Prompt :: Every line of the entries below from the one containing "Fatura ID |" to the one containing "recoverPurchaseBill(companyId, id, opts)", both ends included, must be written out exactly. No other line belongs in the answer.

Listed entries ::
>>>>>

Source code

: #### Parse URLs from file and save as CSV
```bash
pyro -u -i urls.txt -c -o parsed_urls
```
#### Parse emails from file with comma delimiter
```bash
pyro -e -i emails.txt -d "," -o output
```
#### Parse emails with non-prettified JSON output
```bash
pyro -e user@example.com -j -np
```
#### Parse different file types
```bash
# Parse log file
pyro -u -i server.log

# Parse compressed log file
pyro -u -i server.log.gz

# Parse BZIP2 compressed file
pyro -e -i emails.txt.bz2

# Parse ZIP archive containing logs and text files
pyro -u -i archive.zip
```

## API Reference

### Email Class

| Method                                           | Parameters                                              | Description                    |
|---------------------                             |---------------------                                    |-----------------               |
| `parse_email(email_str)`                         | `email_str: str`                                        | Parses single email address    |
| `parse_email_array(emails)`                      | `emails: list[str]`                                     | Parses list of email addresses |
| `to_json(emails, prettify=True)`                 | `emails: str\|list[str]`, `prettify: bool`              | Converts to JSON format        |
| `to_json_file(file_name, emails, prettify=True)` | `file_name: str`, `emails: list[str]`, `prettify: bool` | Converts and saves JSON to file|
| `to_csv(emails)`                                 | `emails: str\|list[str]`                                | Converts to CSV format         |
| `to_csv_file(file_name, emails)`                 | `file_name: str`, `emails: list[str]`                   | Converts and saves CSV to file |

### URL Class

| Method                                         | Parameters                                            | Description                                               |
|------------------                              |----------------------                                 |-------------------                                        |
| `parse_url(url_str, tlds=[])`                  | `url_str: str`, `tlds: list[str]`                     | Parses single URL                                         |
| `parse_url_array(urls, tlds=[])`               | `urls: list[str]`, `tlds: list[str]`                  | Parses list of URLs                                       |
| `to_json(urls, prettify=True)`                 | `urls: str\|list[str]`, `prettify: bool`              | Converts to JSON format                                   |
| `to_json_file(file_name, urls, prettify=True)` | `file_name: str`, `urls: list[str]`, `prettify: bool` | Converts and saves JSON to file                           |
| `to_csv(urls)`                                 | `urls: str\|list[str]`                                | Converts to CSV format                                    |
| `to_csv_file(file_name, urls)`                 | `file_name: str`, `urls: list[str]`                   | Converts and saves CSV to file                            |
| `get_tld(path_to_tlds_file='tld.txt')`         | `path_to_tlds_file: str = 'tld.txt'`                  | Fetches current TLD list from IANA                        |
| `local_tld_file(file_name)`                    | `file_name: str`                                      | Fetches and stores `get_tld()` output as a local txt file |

<<<<<
>>>>>

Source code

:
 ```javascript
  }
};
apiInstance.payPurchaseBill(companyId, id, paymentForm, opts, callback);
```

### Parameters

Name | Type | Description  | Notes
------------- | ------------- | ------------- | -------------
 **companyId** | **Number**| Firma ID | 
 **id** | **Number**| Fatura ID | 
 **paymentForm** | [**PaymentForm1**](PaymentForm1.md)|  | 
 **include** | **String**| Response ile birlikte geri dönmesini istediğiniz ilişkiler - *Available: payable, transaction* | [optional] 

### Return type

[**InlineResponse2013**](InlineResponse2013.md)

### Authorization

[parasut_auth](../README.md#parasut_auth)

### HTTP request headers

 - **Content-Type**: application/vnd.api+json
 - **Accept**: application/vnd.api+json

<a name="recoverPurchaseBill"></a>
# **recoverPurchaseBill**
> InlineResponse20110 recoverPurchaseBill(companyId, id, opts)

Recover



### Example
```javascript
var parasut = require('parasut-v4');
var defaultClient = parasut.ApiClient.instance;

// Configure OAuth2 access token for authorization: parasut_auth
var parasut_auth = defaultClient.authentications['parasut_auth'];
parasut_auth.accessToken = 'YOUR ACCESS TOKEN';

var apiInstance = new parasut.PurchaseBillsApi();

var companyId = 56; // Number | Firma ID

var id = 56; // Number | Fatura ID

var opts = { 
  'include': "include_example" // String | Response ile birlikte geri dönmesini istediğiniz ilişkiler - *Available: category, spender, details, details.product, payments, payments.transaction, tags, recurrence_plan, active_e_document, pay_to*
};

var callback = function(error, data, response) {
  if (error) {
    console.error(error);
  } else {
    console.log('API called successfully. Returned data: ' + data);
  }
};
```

<<<<<
>>>>>

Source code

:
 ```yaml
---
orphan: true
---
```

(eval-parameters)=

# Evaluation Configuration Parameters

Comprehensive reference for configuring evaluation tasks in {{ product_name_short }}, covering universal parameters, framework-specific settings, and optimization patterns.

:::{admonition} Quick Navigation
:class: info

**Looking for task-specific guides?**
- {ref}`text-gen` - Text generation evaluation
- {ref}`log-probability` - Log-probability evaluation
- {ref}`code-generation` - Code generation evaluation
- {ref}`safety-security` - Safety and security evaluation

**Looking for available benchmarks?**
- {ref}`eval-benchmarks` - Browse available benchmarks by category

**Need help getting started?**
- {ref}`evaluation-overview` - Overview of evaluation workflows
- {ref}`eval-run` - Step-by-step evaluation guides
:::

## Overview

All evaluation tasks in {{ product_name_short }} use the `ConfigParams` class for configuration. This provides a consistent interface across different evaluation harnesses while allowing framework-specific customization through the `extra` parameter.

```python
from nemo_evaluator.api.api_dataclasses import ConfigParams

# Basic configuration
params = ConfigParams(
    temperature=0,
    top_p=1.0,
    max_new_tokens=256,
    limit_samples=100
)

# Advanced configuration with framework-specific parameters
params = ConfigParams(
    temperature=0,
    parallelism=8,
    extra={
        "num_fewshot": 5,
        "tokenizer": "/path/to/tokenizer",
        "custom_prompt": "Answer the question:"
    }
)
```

<<<<<

Answer box ::
 **id** | **Number**| Fatura ID | 
 **paymentForm** | [**PaymentForm1**](PaymentForm1.md)|  | 
 **include** | **String**| Response ile birlikte geri dönmesini istediğiniz ilişkiler - *Available: payable, transaction* | [optional] 

### Return type

[**InlineResponse2013**](InlineResponse2013.md)

### Authorization

[parasut_auth](../README.md#parasut_auth)

### HTTP request headers

 - **Content-Type**: application/vnd.api+json
 - **Accept**: application/vnd.api+json

<a name="recoverPurchaseBill"></a>
# **recoverPurchaseBill**
> InlineResponse20110 recoverPurchaseBill(companyId, id, opts)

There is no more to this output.